MRSA-Nachweis

Nachweis und Identifizierung von Methicillin-resistenten Staphylococcus aureus (MRSA)

Schlüsselpunkte

  • Gram +ve coccus
  • Traubenartige Zellcluster
  • Resistent gegen Methicillin und andere Penicilline
  • Kann auch als ORSA bezeichnet werden

MRSA Methicillin-resistente Staphylococcus aureus (MRSA) wurden erstmals in den frühen 1960er Jahren gemeldet und gelten heute weltweit als ein im Krankenhaus erworbener Erreger. Der Begriff Methicillin-resistent wird historisch verwendet, um die Resistenz gegen eine dieser Klassen von antimikrobiellen Mitteln zu beschreiben.

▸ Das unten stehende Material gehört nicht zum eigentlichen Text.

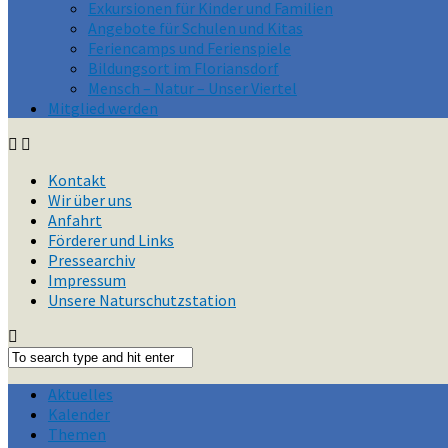
Exkursionen für Kinder und Familien
Angebote für Schulen und Kitas
Feriencamps und Ferienspiele
Bildungsort im Floriansdorf
Mensch – Natur – Unser Viertel
Mitglied werden
Kontakt
Wir über uns
Anfahrt
Förderer und Links
Pressearchiv
Impressum
Unsere Naturschutzstation
Aktuelles
Kalender
Themen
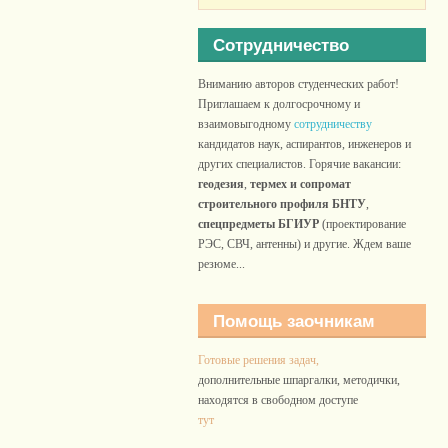
Сотрудничество
Вниманию авторов студенческих работ!
Приглашаем к долгосрочному и
взаимовыгодному
сотрудничеству
кандидатов наук, аспирантов, инженеров и
других специалистов. Горячие вакансии:
геодезия
,
термех и сопромат
строительного профиля БНТУ
,
спецпредметы БГИУР
(проектирование
РЭС, СВЧ, антенны) и другие. Ждем ваше
резюме...
Помощь заочникам
Готовые решения задач,
дополнительные шпаргалки, методички,
находятся в свободном доступе
тут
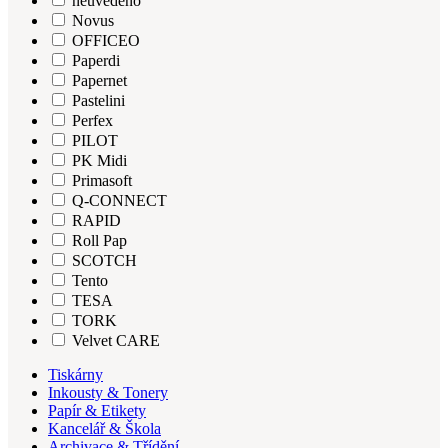
neuvedeno
Novus
OFFICEO
Paperdi
Papernet
Pastelini
Perfex
PILOT
PK Midi
Primasoft
Q-CONNECT
RAPID
Roll Pap
SCOTCH
Tento
TESA
TORK
Velvet CARE
Tiskárny
Inkousty & Tonery
Papír & Etikety
Kancelář & Škola
Archivace & Třídění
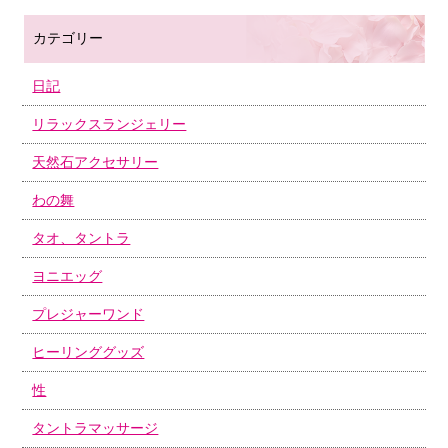
カテゴリー
日記
リラックスランジェリー
天然石アクセサリー
わの舞
タオ、タントラ
ヨニエッグ
プレジャーワンド
ヒーリンググッズ
性
タントラマッサージ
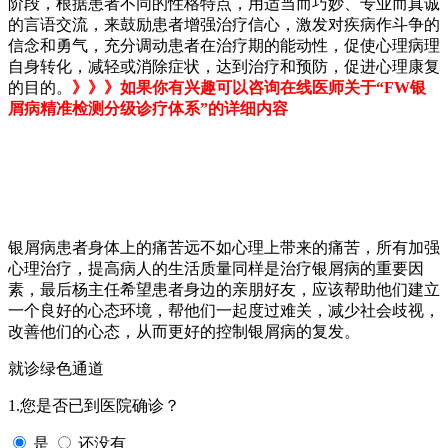
阶段，根据患者不同的性格特点，用适当而巧妙、专业而真诚
的言语交流，来鼓励患者增强治疗信心，激发对疾病作斗争的
信念和勇气，充分调动患者在治疗期的能动性，促使心理病理
自身转化，减轻或消除症状，达到治疗和预防，促进心理康复
的目的。
》》》如果你有兴趣可以咨询在线医师关于“FW银
屑病精准检测分级诊疗体系”的详细内容
银屑病患者身体上的痛苦远不如心理上带来的痛苦，所有加强
心理治疗，提高病人的生活质量同样是治疗银屑病的重要因
素，最后杨主任希望患者身边的亲朋好友，应该帮助他们建立
一个良好的心态环境，帮他们一起度过难关，减少社会歧视，
改善他们的心态，从而更好的控制银屑病的复发。
就诊绿色通道
1.您是否已到医院确诊？
是
还没有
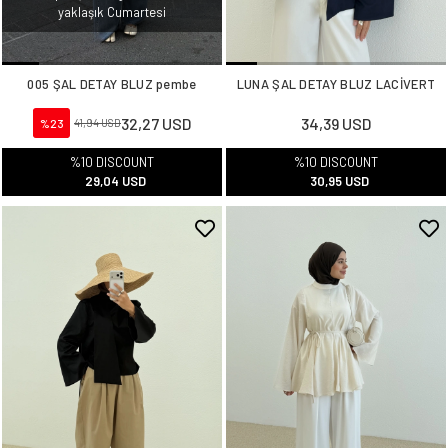
yaklaşık Cumartesi
005 ŞAL DETAY BLUZ pembe
LUNA ŞAL DETAY BLUZ LACİVERT
32,27 USD
34,39 USD
%23
41,94 USD
%10 DISCOUNT
%10 DISCOUNT
29,04 USD
30,95 USD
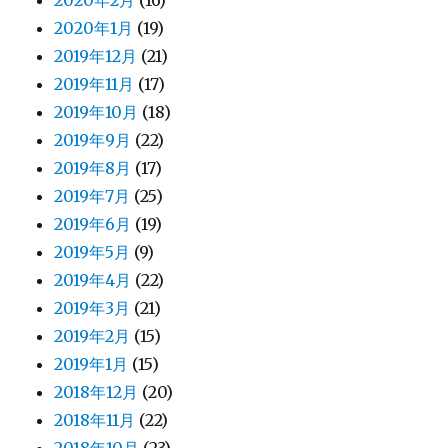
2020年1月
(19)
2019年12月
(21)
2019年11月
(17)
2019年10月
(18)
2019年9月
(22)
2019年8月
(17)
2019年7月
(25)
2019年6月
(19)
2019年5月
(9)
2019年4月
(22)
2019年3月
(21)
2019年2月
(15)
2019年1月
(15)
2018年12月
(20)
2018年11月
(22)
2018年10月
(23)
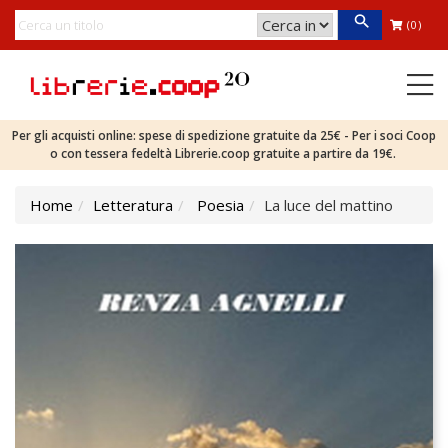
(0)
Per gli acquisti online: spese di spedizione gratuite da 25€ - Per i soci Coop
o con tessera fedeltà Librerie.coop gratuite a partire da 19€.
Home
Letteratura
Poesia
La luce del mattino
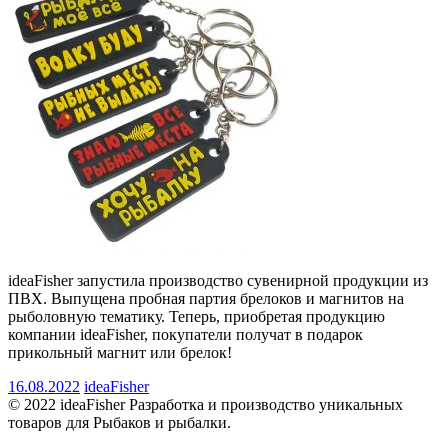
ideaFisher запустила производство сувенирной продукции из
ПВХ. Выпущена пробная партия брелоков и магнитов на
рыболовную тематику. Теперь, приобретая продукцию
компании ideaFisher, покупатели получат в подарок
прикольный магнит или брелок!
16.08.2022
ideaFisher
© 2022 ideaFisher Разработка и производство уникальных
товаров для Рыбаков и рыбалки.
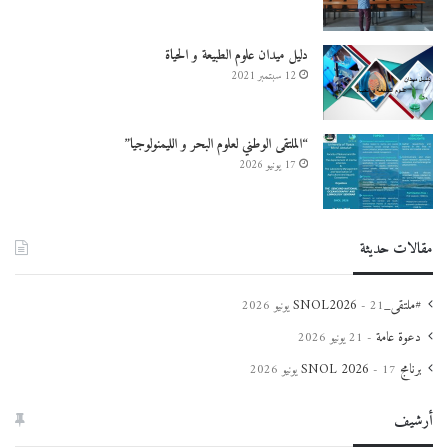
دليل ميدان علوم الطبيعة و الحياة
12 سبتمبر 2021
“الملتقى الوطني لعلوم البحر و الليمنولوجيا”
17 يونيو 2026
مقالات حديثة
#ملتقى_SNOL2026
21 يونيو 2026
دعوة عامة
21 يونيو 2026
برنامج SNOL 2026
17 يونيو 2026
أرشيف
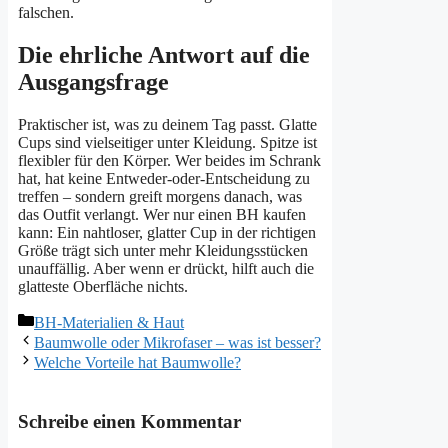
falschen.
Die ehrliche Antwort auf die
Ausgangsfrage
Praktischer ist, was zu deinem Tag passt. Glatte
Cups sind vielseitiger unter Kleidung. Spitze ist
flexibler für den Körper. Wer beides im Schrank
hat, hat keine Entweder-oder-Entscheidung zu
treffen – sondern greift morgens danach, was
das Outfit verlangt. Wer nur einen BH kaufen
kann: Ein nahtloser, glatter Cup in der richtigen
Größe trägt sich unter mehr Kleidungsstücken
unauffällig. Aber wenn er drückt, hilft auch die
glatteste Oberfläche nichts.
Kategorien
BH-Materialien & Haut
Baumwolle oder Mikrofaser – was ist besser?
Welche Vorteile hat Baumwolle?
Schreibe einen Kommentar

Heute in den USA ca. 35% der Krankenhausstämme von S. aureus sind resistent gegen Methicillin (oder andere Penicillin-Antibiotika), und in den letzten Jahren hat das Auftreten von Vancomycin-resistentem S. aureus (VRSA) zusätzliche Besorgnis ausgelöst.Resistenz tritt auf, wenn der Organismus ein mecA-Gen hat, das ein verändertes Penicillin-Bindungsprotein, PBP2a (auch bekannt als PBP2′), und entweder eine Oxacillin-MHK von 2 mg / l oder eine Methicillin-MHK von 4 mg / l produziert.Infizierte und kolonisierte Patienten sind das Reservoir von MRSA sowohl in Krankenhäusern als auch in der Gemeinschaft, wobei die Übertragung im Allgemeinen über den Kontakt mit Gesundheitspersonal erfolgt.Effektive, schnelle Labordiagnostik und Empfindlichkeitstests sind entscheidend für die Behandlung, das Management und die Prävention von MRSA-Infektionen.

Detektionstechniken

Das Labor-Screening auf MRSA ist ein komplexes Gleichgewicht zwischen Ergebnisgeschwindigkeit, Sensitivität, Spezifität und Kosten.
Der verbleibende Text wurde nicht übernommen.